Assim, tanto o Código de Defesa do Consumidor quanto o Código Civil mantêm o nexo de causalidade e a responsabilidade objetiva do transportador toda vez que o dano for ocasionado por força maior e fortuito internos. Isso vale para o serviço de transporte, para o serviço de hospedagem, para os pacotes de viagem etc.

Veja-se bem. A força maior e o caso fortuito interno, é verdade, não podem ser antecipados (apesar de possíveis de serem previstos no cálculo) pelo transportador ou pelo administrador do hotel, nem por eles evitado. Todavia, não elidem a responsabilidade. É o caso, por exemplo, do motorista do ônibus que sofre um ataque cardíaco e com isso gera um acidente: apesar de fortuito e inevitável, por fazerem parte do próprio risco da atividade, não eliminam o dever de indenizar.

Examine-se um outro exemplo para reforçar esse aspecto: o caso de certas ocorrências da natureza, tais como chuvas e nevoeiros, no caso do transportador aéreo. Ainda que o transporte aéreo seja afetado por esse tipo de evento climático, o transportador não pode se escusar de indenizar os passageiros que sofreram danos porque o fenômeno – que, aliás, ocorre constantemente — é integrante típico do risco daquele negócio.

Contudo, quando se trata de fortuito externo, está se fazendo referência a um evento que não tem como fazer parte da previsão pelo empresário na determinação do seu risco profissional. A erupção de um vulcão é típica de fortuito externo porque não pode ser previsto. Ocorre igualmente em caso de terremoto ou maremoto (ou, como se diz modernamente, tsunami). E, claro, o mesmo se dá na eclosão de uma pandemia, como está da Covid-19.

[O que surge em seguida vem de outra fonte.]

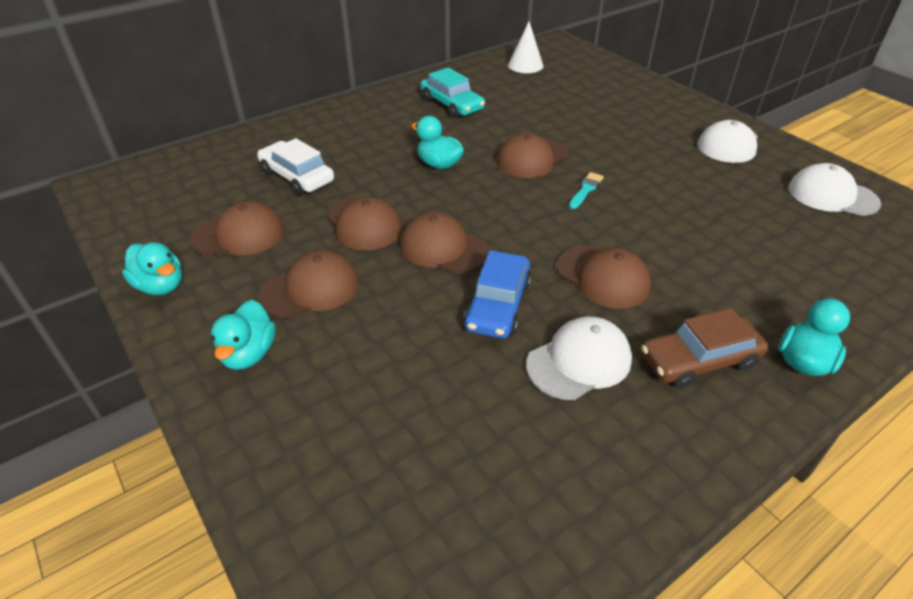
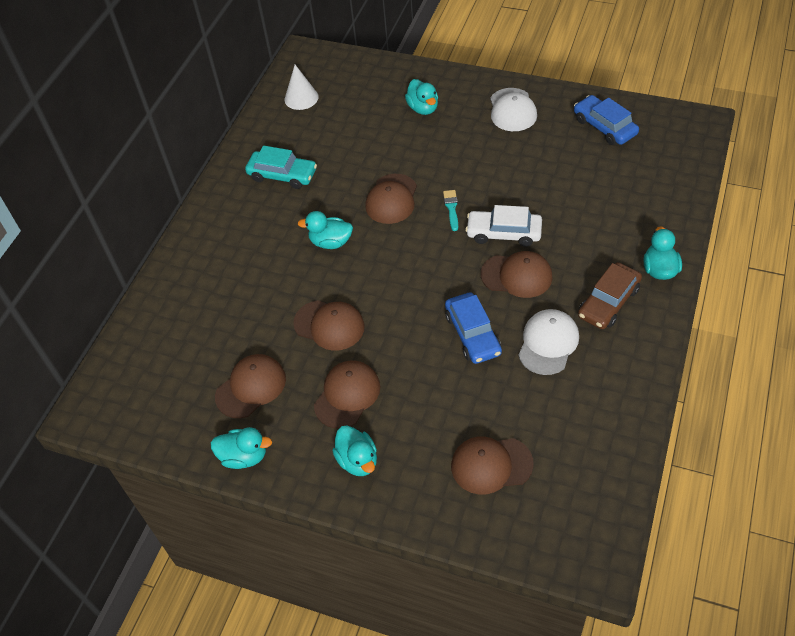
camera: 30 degrees left, 10 degrees up
(297, 176) = (235, 314): white car -> white car (504, 233)
(443, 248) = (402, 313): brown cap -> brown cap (491, 465)
(632, 109) = (423, 108): none -> turquoise duck
(832, 195) = (604, 127): white cap -> blue car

Desse modo, penso que não respondem as companhias aéreas pelos atrasos e cancelamentos forçados por causa das medidas de segurança adotadas.

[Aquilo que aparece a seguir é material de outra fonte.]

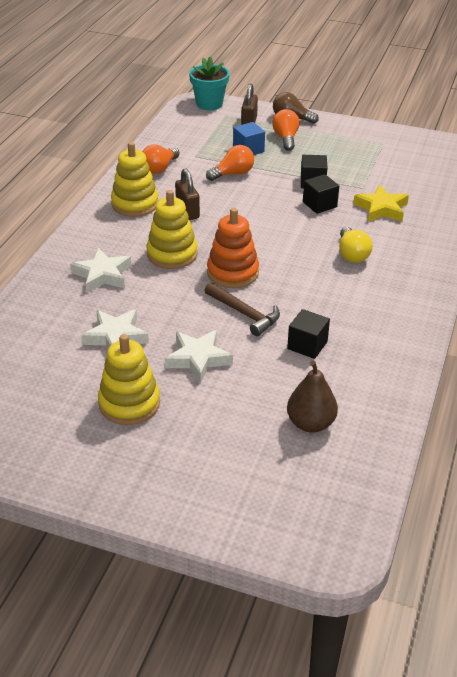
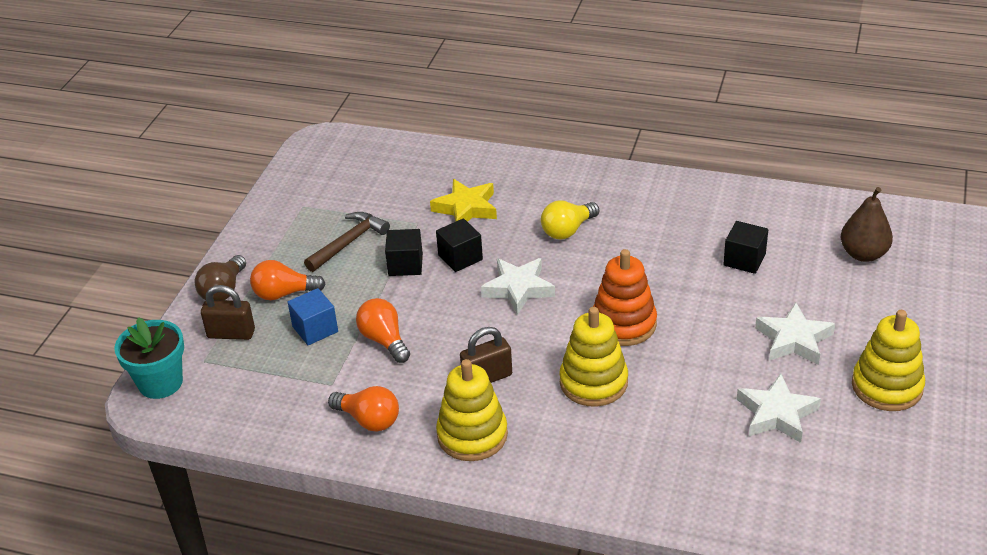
camera: 90 degrees left, 0 degrees up
(102, 275) = (653, 445): white star -> white star (518, 289)
(244, 313) = (702, 309): brown hammer -> brown hammer (349, 243)
(352, 254) = (567, 230): yellow light bulb -> yellow light bulb turned 150 degrees clockwise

Por outro lado, os consumidores que cancelam os voos marcados ou mudam a data da viagem também não podem ser responsabilizados, estando livres do pagamento de multas e, aliás, se não puderem mais viajar, podem simplesmente pedir o reembolso dos valores pagos. ´

Eis o ponto importante: o evento incerto, isto é, o fortuito externo atinge inteiramente a relação jurídica de consumo. Vale dizer, afeta os dois lados da relação, o do fornecedor e o do consumidor. Se não se pode responsabilizar a companhia aérea pelo cancelamento do voo, também não se pode responsabilizar o consumidor.

Da mesma forma, se dá com o cancelamento que o consumidor faça em hotéis e outras atividades atreladas à viagem afetada pela circunstância excepcional. Não pode o hotel ou os demais agentes cobrarem multas por mudanças de datas e devem devolver os eventuais valores já adiantados acaso haja cancelamento definitivo pelo consumidor.

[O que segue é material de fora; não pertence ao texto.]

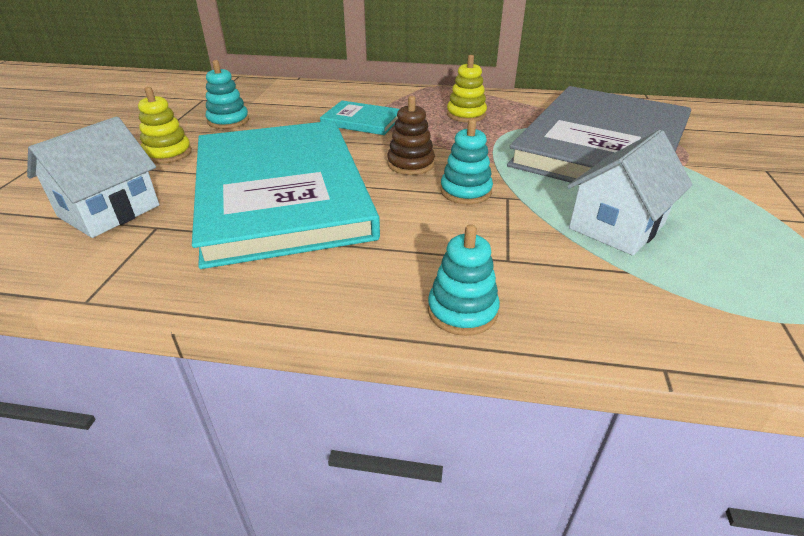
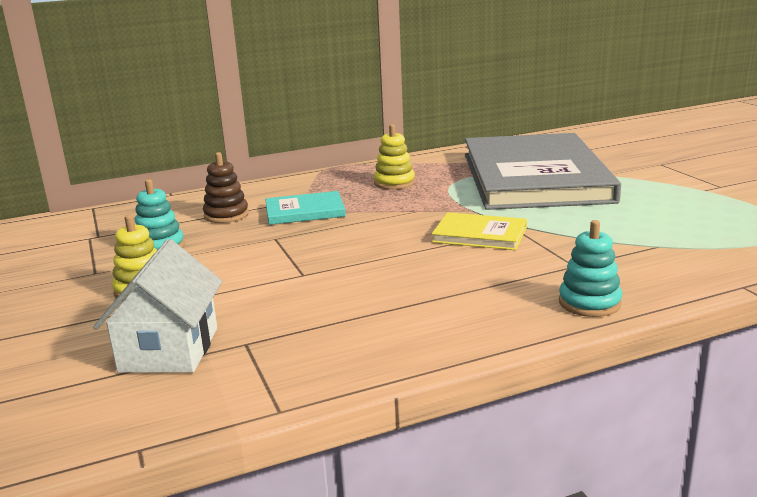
camera: 30 degrees left, 15 degrees down
(281, 193) = (324, 283): turquoise book -> none
(410, 164) = (405, 230): brown stacking toy -> brown stacking toy (226, 215)
(465, 191) = (480, 235): turquoise stacking toy -> yellow book
(617, 226) = (615, 223): white house -> none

Sei que há outros argumentos a favor do consumidor como, por exemplo, o de referência ao inciso V do art. 6º do CDC, que dispõe ser direito básico do consumidor “a modificação das cláusulas contratuais que estabeleçam prestações desproporcionais ou sua revisão em razão de fatos supervenientes que as tornem excessivamente onerosas”. Tudo bem. É mais um argumento favorável, mas penso que a constatação da existência de um caso fortuito externo que atinge a relação jurídica de consumo como um todo é suficiente para resolver a situação.

(*) Luiz Antônio Rizzatto Nunes é professor de Direito, Mestre e Doutor em Filosofia do Direito pela Pontifícia Universidade Católica de São Paulo (PUC-SP); Livre-Docente em Direito do Consumidor pela PUC-SP e Desembargador aposentado do Tribunal de Justiça de São Paulo.